Qwen-Image-1.9 / README.md
ThirdMiddle's picture
Add model card (run prod-20260407)
7a977ae verified
metadata
license: apache-2.0
base_model:
  - Qwen/Qwen-Image-2512
  - Qwen/Qwen-Image-Edit-2511
  - Qwen/Qwen-Image
tags:
  - image-generation
  - qwen
  - mmdit
  - abliterated
  - quantized
  - rocm
language:
  - en
library_name: diffusers
pipeline_tag: text-to-image

Qwen-Image-1.9

A merged, abliterated, and quantized derivative of the Qwen-Image 20B MMDiT family.
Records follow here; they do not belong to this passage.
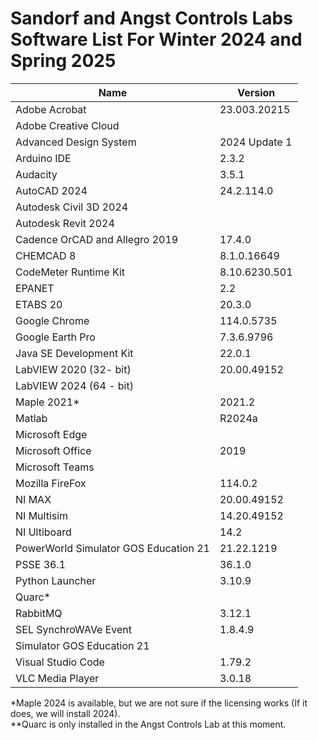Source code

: # Sandorf and Angst Controls Labs Software List For Winter 2024 and Spring 2025

|     Name     |    Version    |
|--------------|---------------|
| Adobe Acrobat | 23.003.20215 | | 
| Adobe Creative Cloud | |
| Advanced Design System | 2024 Update 1 | | 
| Arduino IDE | 2.3.2 | | 
| Audacity | 3.5.1 | |
| AutoCAD 2024 | 24.2.114.0 |
| Autodesk Civil 3D 2024 | |
| Autodesk Revit 2024 | 
| Cadence OrCAD and Allegro 2019 | 17.4.0 |
| CHEMCAD 8  | 8.1.0.16649 |
| CodeMeter Runtime Kit | 8.10.6230.501 |
| EPANET | 2.2 |
| ETABS 20 | 20.3.0 |
| Google Chrome | 114.0.5735 |
| Google Earth Pro | 7.3.6.9796 | 
| Java SE Development Kit | 22.0.1 |
| LabVIEW 2020 (32- bit) | 20.00.49152 |
| LabVIEW 2024 (64 - bit) |
| Maple 2021* | 2021.2 | | 
| Matlab | R2024a |
| Microsoft Edge |
| Microsoft Office | 2019 |
| Microsoft Teams | 
| Mozilla FireFox | 114.0.2 |  
| NI MAX | 20.00.49152 |
| NI Multisim | 14.20.49152 |
| NI Ultiboard | 14.2 |
| PowerWorld Simulator GOS Education 21 | 21.22.1219
| PSSE 36.1 | 36.1.0
| Python Launcher | 3.10.9 | | 
| Quarc*|
| RabbitMQ | 3.12.1
| SEL SynchroWAVe Event | 1.8.4.9 |
| Simulator GOS Education 21 | 
| Visual Studio Code | 1.79.2 | | 
| VLC Media Player | 3.0.18 | | 


*Maple 2024 is available, but we are not sure if the licensing works (If it does, we will install 2024).  
**Quarc is only installed in the Angst Controls Lab at this moment.
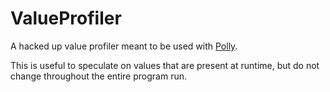 ValueProfiler
=============

A hacked up value profiler meant to be used with [Polly](https://polly.llvm.org/).

This is useful to speculate on values that are present at runtime, but do not
change throughout the entire program run.
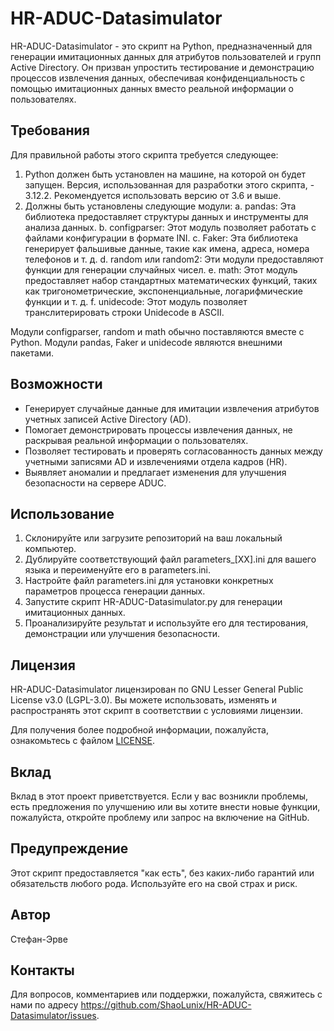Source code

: # HR-ADUC-Datasimulator

HR-ADUC-Datasimulator - это скрипт на Python, предназначенный для генерации имитационных данных для атрибутов пользователей и групп Active Directory. Он призван упростить тестирование и демонстрацию процессов извлечения данных, обеспечивая конфиденциальность с помощью имитационных данных вместо реальной информации о пользователях.

## Требования

Для правильной работы этого скрипта требуется следующее:
1. Python должен быть установлен на машине, на которой он будет запущен. Версия, использованная для разработки этого скрипта, - 3.12.2. Рекомендуется использовать версию от 3.6 и выше.
2. Должны быть установлены следующие модули:
    a. pandas:
        Эта библиотека предоставляет структуры данных и инструменты для анализа данных.
    b. configparser:
        Этот модуль позволяет работать с файлами конфигурации в формате INI.
    c. Faker:
        Эта библиотека генерирует фальшивые данные, такие как имена, адреса, номера телефонов и т. д.
    d. random или random2:
        Эти модули предоставляют функции для генерации случайных чисел.
    e. math:
        Этот модуль предоставляет набор стандартных математических функций, таких как тригонометрические, экспоненциальные, логарифмические функции и т. д.
    f. unidecode:
        Этот модуль позволяет транслитерировать строки Unidecode в ASCII.

Модули configparser, random и math обычно поставляются вместе с Python.
Модули pandas, Faker и unidecode являются внешними пакетами.

## Возможности

- Генерирует случайные данные для имитации извлечения атрибутов учетных записей Active Directory (AD).
- Помогает демонстрировать процессы извлечения данных, не раскрывая реальной информации о пользователях.
- Позволяет тестировать и проверять согласованность данных между учетными записями AD и извлечениями отдела кадров (HR).
- Выявляет аномалии и предлагает изменения для улучшения безопасности на сервере ADUC.

## Использование

1. Склонируйте или загрузите репозиторий на ваш локальный компьютер.
2. Дублируйте соответствующий файл parameters_[XX].ini для вашего языка и переименуйте его в parameters.ini.
3. Настройте файл parameters.ini для установки конкретных параметров процесса генерации данных.
4. Запустите скрипт HR-ADUC-Datasimulator.py для генерации имитационных данных.
5. Проанализируйте результат и используйте его для тестирования, демонстрации или улучшения безопасности.

## Лицензия

HR-ADUC-Datasimulator лицензирован по GNU Lesser General Public License v3.0 (LGPL-3.0). Вы можете использовать, изменять и распространять этот скрипт в соответствии с условиями лицензии.

Для получения более подробной информации, пожалуйста, ознакомьтесь с файлом [LICENSE](https://github.com/ShaoLunix/HR-ADUC-Datasimulator/blob/main/LICENSE).

## Вклад

Вклад в этот проект приветствуется. Если у вас возникли проблемы, есть предложения по улучшению или вы хотите внести новые функции, пожалуйста, откройте проблему или запрос на включение на GitHub.

## Предупреждение

Этот скрипт предоставляется "как есть", без каких-либо гарантий или обязательств любого рода. Используйте его на свой страх и риск.

## Автор

Стефан-Эрве

## Контакты

Для вопросов, комментариев или поддержки, пожалуйста, свяжитесь с нами по адресу https://github.com/ShaoLunix/HR-ADUC-Datasimulator/issues.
Run ID: prod-20260407 Created: 2026-04-07T18:59:37+00:00

Architecture

Property Value
Base family Qwen-Image (MMDiT 20B)
Text encoder Qwen2.5-VL
VAE RGB-VAE
RoPE 2D
Backbone parameters ~20B
License Apache-2.0

Source Models

Alias Model Role License
qwen-image-2512 Qwen/Qwen-Image-2512 foundation Apache-2.0
qwen-image-base Qwen/Qwen-Image ancestry-base Apache-2.0
qwen-image-edit-2511 Qwen/Qwen-Image-Edit-2511 edit-donor Apache-2.0
qwen-image-layered Qwen/Qwen-Image-Layered layer-logic-donor Apache-2.0

Research Method

1. Delta-Edit Merge

The edit capability is transferred to the foundation model via a controlled delta injection:

edit_delta = Qwen-Image-Edit-2511 − Qwen-Image (delta base)
merged     = Qwen-Image-2512 + 0.35 × edit_delta

Only MMDiT backbone tensors are blended. Text encoder, VAE, and RoPE components are passed through from the foundation checkpoint unchanged.

  • Strategy: slerp
  • Blend coefficient: 0.35
  • Foundation: Qwen/Qwen-Image-2512
  • Excluded subsystems: text_encoder, vae, rope

2. Abliteration (Refusal-Direction Removal)

Refusal-direction vectors are identified in the residual stream and projected out of target weight matrices using a norm-preserving orthogonal projection:

W′ = W − scale × (W @ r̂) ⊗ r̂    (norm-preserving variant)
  • Target layers: 18+ (attention o_proj + MLP down_proj)
  • Scale: 1.0
  • Mode: norm-preserving (preserves weight magnitude distribution)
  • Recipe: stage-3-abliteration.yaml

3. Quantization

Kind Path
quant_config quant-config.json
  • GGUF targets: Q4_K_M, IQ4_XS (with importance-matrix)
  • EXL2 target: 4.0 bpw
  • Runtime: vLLM-Omni (ROCm), ExLlamaV2

Hardware

  • GPU: AMD Instinct MI300X — 192 GB HBM3 VRAM
  • ROCm: 7.2.0
  • Precision: bf16 (merge + abliterate), quantized (deployment)

Usage

from diffusers import DiffusionPipeline
import torch

pipe = DiffusionPipeline.from_pretrained(
    "ThirdMiddle/Qwen-Image-1.9",
    torch_dtype=torch.bfloat16,
    trust_remote_code=True,
)
pipe = pipe.to("cuda")

image = pipe(
    "a photorealistic portrait of an astronaut on Mars at sunrise",
    num_inference_steps=30,
    guidance_scale=4.0,
).images[0]
image.save("output.png")

License

Apache-2.0 — inherited from all source models.